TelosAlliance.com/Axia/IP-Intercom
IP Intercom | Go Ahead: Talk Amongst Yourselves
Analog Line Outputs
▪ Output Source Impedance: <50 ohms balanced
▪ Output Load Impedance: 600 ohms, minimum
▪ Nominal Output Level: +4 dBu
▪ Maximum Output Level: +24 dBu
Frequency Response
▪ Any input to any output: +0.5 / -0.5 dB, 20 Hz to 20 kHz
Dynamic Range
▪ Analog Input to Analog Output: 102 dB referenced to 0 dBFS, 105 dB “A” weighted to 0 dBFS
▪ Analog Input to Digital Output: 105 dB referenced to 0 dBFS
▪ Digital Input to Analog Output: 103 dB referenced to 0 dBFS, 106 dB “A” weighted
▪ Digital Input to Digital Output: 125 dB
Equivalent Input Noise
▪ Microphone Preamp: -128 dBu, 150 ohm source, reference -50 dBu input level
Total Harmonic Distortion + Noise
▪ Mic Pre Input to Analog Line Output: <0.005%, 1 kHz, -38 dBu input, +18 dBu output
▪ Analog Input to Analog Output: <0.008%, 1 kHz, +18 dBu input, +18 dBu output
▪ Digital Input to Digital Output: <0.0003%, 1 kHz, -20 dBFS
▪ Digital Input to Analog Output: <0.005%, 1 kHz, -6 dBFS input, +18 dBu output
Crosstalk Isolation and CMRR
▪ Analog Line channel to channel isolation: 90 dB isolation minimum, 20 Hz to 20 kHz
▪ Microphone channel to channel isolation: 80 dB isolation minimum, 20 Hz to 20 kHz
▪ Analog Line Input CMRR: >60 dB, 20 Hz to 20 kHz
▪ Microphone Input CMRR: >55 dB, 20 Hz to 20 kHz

------------------------------------------------------------------------

The records shown above should be given again word for word.

◆ **Result of the exercise**
TelosAlliance.com/Axia/IP-Intercom
IP Intercom | Go Ahead: Talk Amongst Yourselves
Analog Line Outputs
▪ Output Source Impedance: <50 ohms balanced
▪ Output Load Impedance: 600 ohms, minimum
▪ Nominal Output Level: +4 dBu
▪ Maximum Output Level: +24 dBu
Frequency Response
▪ Any input to any output: +0.5 / -0.5 dB, 20 Hz to 20 kHz
Dynamic Range
▪ Analog Input to Analog Output: 102 dB referenced to 0 dBFS, 105 dB “A” weighted to 0 dBFS
▪ Analog Input to Digital Output: 105 dB referenced to 0 dBFS
▪ Digital Input to Analog Output: 103 dB referenced to 0 dBFS, 106 dB “A” weighted
▪ Digital Input to Digital Output: 125 dB
Equivalent Input Noise
▪ Microphone Preamp: -128 dBu, 150 ohm source, reference -50 dBu input level
Total Harmonic Distortion + Noise
▪ Mic Pre Input to Analog Line Output: <0.005%, 1 kHz, -38 dBu input, +18 dBu output
▪ Analog Input to Analog Output: <0.008%, 1 kHz, +18 dBu input, +18 dBu output
▪ Digital Input to Digital Output: <0.0003%, 1 kHz, -20 dBFS
▪ Digital Input to Analog Output: <0.005%, 1 kHz, -6 dBFS input, +18 dBu output
Crosstalk Isolation and CMRR
▪ Analog Line channel to channel isolation: 90 dB isolation minimum, 20 Hz to 20 kHz
▪ Microphone channel to channel isolation: 80 dB isolation minimum, 20 Hz to 20 kHz
▪ Analog Line Input CMRR: >60 dB, 20 Hz to 20 kHz
▪ Microphone Input CMRR: >55 dB, 20 Hz to 20 kHz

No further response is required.